The mac salad I like best in a plate lunch is the kind with mac & potato salad mixed together. The kind you get on the side of most lunches is pretty much the following:

4 cups- cooked macaroni- small kind
1 cup - more or less mayo- depends if you like it dry or creamy
2 t. -seasoned salt
1/4 t. -ground pepper
1/4 t. -dry mustard

optional add ins: add all, some or none

1/2 cup- thin sliced celery
1/4 cup- sliced scallions
1 cup -shredded or small diced cheddar cheese
2/3 cup -frozen peas
1 cup -cooked,small, salad shrimp
1/4 cup -bacon bits

Chill for at least an hour. If it seems too dry after chilling just add a little more mayo.

Aloha,
Mom


----------



## emmyk6 (Aug 5, 2006)

I also am looking for the dressing they use. I lived there for a long time but never got the recipe. Now I ould really like to find it. It is not plain mayo I am sure.


----------



## mauimom (Jul 27, 2006)

Well, mostly it is just plain mayo in the dressing. 

Some people also add sweet pickle relish and paprika. 

You can substitute yellow salad mustard instead of dry mustard. 

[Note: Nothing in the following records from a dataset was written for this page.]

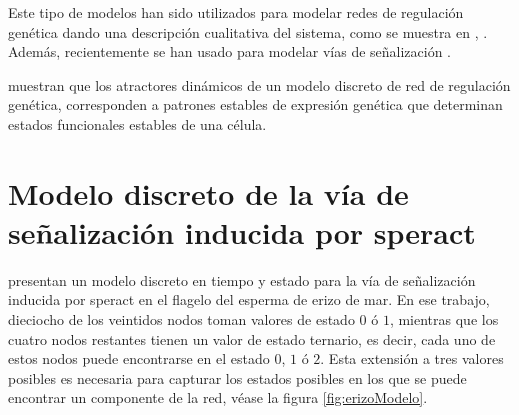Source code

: Este tipo de modelos han sido utilizados para modelar redes de regulación genética dando una descripción cualitativa del sistema, como se muestra en \citeauthor{EspinosaSoto:2004jr} \citep{EspinosaSoto:2004jr}, \citeauthor{Albert:2003vx} \citep{Albert:2003vx}. Además, recientemente se han usado para modelar vías de señalización \citeauthor{Morris:2010gb} \citep{Morris:2010gb}.


\citeauthor{huang2005} \citep{huang2005} muestran que los atractores din\'amicos de un modelo discreto de red de regulación genética, corresponden a patrones estables de expresi\'on gen\'etica que determinan estados funcionales estables de una c\'elula. 






\section{Modelo discreto de la vía de señalización inducida por speract}\label{sect:erizo}


\citeauthor{Espinal2011} \citep{Espinal2011} presentan un modelo discreto en tiempo y estado para la vía de señalización inducida por speract en el flagelo del esperma de erizo de mar. En ese trabajo, dieciocho de los veintidos nodos toman valores de estado $0$ ó $1$, mientras que los cuatro nodos restantes tienen un valor de estado ternario, es decir, cada uno de estos nodos puede encontrarse en el estado $0$, $1$ ó $2$. Esta extensión a tres valores posibles es necesaria para capturar los estados posibles en los que se puede encontrar un componente de la red, véase la figura \ref{fig:erizoModelo}.

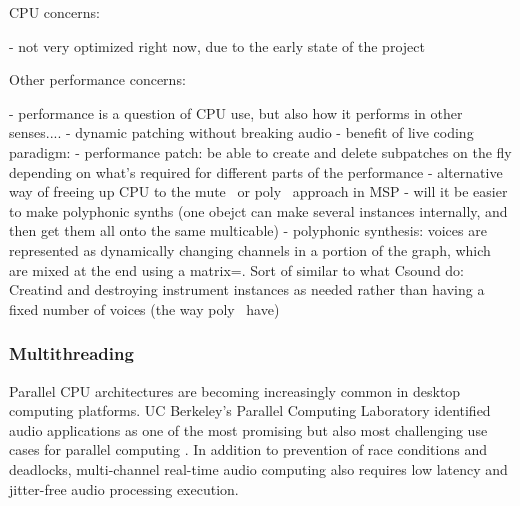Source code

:\documentclass[twoside,a4paper]{article}
\begin{document}
CPU concerns:

- not very optimized right now, due to the early state of the project

 
Other performance concerns:

- performance is a question of CPU use, but also how it performs in other senses....
- dynamic patching without breaking audio
- benefit of live coding paradigm:
    - performance patch: be able to create and delete subpatches on the fly depending on what's required for different parts of the performance
    - alternative way of freeing up CPU to the mute~ or poly~ approach in MSP
    - will it be easier to make polyphonic synths (one obejct can make several instances internally, and then get them all onto the same multicable)
    - polyphonic synthesis: voices are represented as dynamically changing channels in a portion of the graph, which are mixed at the end using a matrix=. Sort of similar to what Csound do: Creatind and destroying instrument instances as needed rather than having a fixed number of voices (the way poly~ have)

%


\subsubsection{Multithreading} %

Parallel CPU architectures are becoming increasingly common in desktop computing platforms.
UC Berkeley's Parallel Computing Laboratory identified audio applications as one of the most promising but also most challenging use cases for parallel computing \cite{asanovic2008parallel}. 
In addition to prevention of race conditions and deadlocks, multi-channel real-time audio computing also requires low latency and jitter-free audio processing execution.
\end{document}
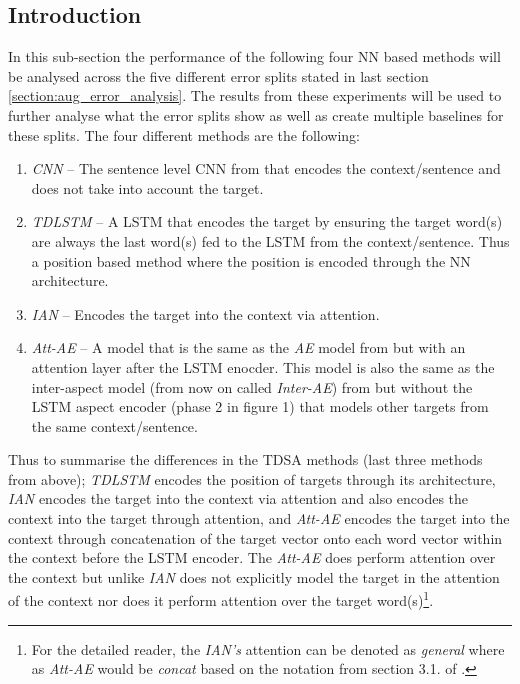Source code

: \subsection{Introduction}
\label{section:aug_method_performance_intro}
In this sub-section the performance of the following four NN based methods will be analysed across the five different error splits stated in last section \ref{section:aug_error_analysis}. The results from these experiments will be used to further analyse what the error splits show as well as create multiple baselines for these splits. The four different methods are the following: 
\begin{enumerate}
    \item \textit{CNN} -- The sentence level CNN from \citet{kim-2014-convolutional} that encodes the context/sentence and does not take into account the target.
    \item \textit{TDLSTM} \citep{tang-etal-2016-effective} -- A LSTM that encodes the target by ensuring the target word(s) are always the last word(s) fed to the LSTM from the context/sentence. Thus a position based method where the position is encoded through the NN architecture.
    \item \textit{IAN} \citep{ma2017interactive} -- Encodes the target into the context via attention.
    \item \textit{Att-AE} -- A model that is the same as the \textit{AE} model from \citet{wang-etal-2016-attention} but with an attention layer after the LSTM enocder. This model is also the same as the inter-aspect model (from now on called \textit{Inter-AE}) from \citet{hazarika-etal-2018-modeling} but without the LSTM aspect encoder (phase 2 in figure 1) that models other targets from the same context/sentence.  
\end{enumerate}
Thus to summarise the differences in the TDSA methods (last three methods from above); \textit{TDLSTM} encodes the position of targets through its architecture, \textit{IAN} encodes the target into the context via attention and also encodes the context into the target through attention, and \textit{Att-AE} encodes the target into the context through concatenation of the target vector onto each word vector within the context before the LSTM encoder. The \textit{Att-AE} does perform attention over the context but unlike \textit{IAN} does not explicitly model the target in the attention of the context nor does it perform attention over the target word(s)\footnote{For the detailed reader, the \textit{IAN's} attention can be denoted as \textit{general} where as \textit{Att-AE} would be \textit{concat} based on the notation from section 3.1. of \citet{luong-etal-2015-effective}.}.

Some folks add mashed hard cooked eggs to the mix. 

Also, you might like to add 1 T. lemon juice or vinegar.

It really is pretty basic. 

Oh yeah, Zippy's adds tuna, sunflower seeds and green pepper to their recipe If that's what the former resident was referring to.

Mauimom


----------



## mauimom (Jul 27, 2006)

Aloha,

One thing I forgot. Some people like to add curry powder. So if you like it add about 1/2 t. to the recipe. Also, some folks add shredded carrot.

A Hui Hou,
Mauimom


----------



## wisteriao (Mar 4, 2007)

I also have been searching for the plain macaroni salads that come as a side with Hawaiian plates at fast food restaurants. I did not taste mustard in the salad. I wonder if I can omit that ingredient as I've tried the ones adding mustard and it did not have the taste I was looking for. Please advise ...thanks


----------



## wisteriao (Mar 4, 2007)

I tried another macaroni salad and I cut the recipe in half since I cook only for myself. I forgot to cut the salt in half can this be fixed without adding more macaroni, as it is, this salad could last me a month.


----------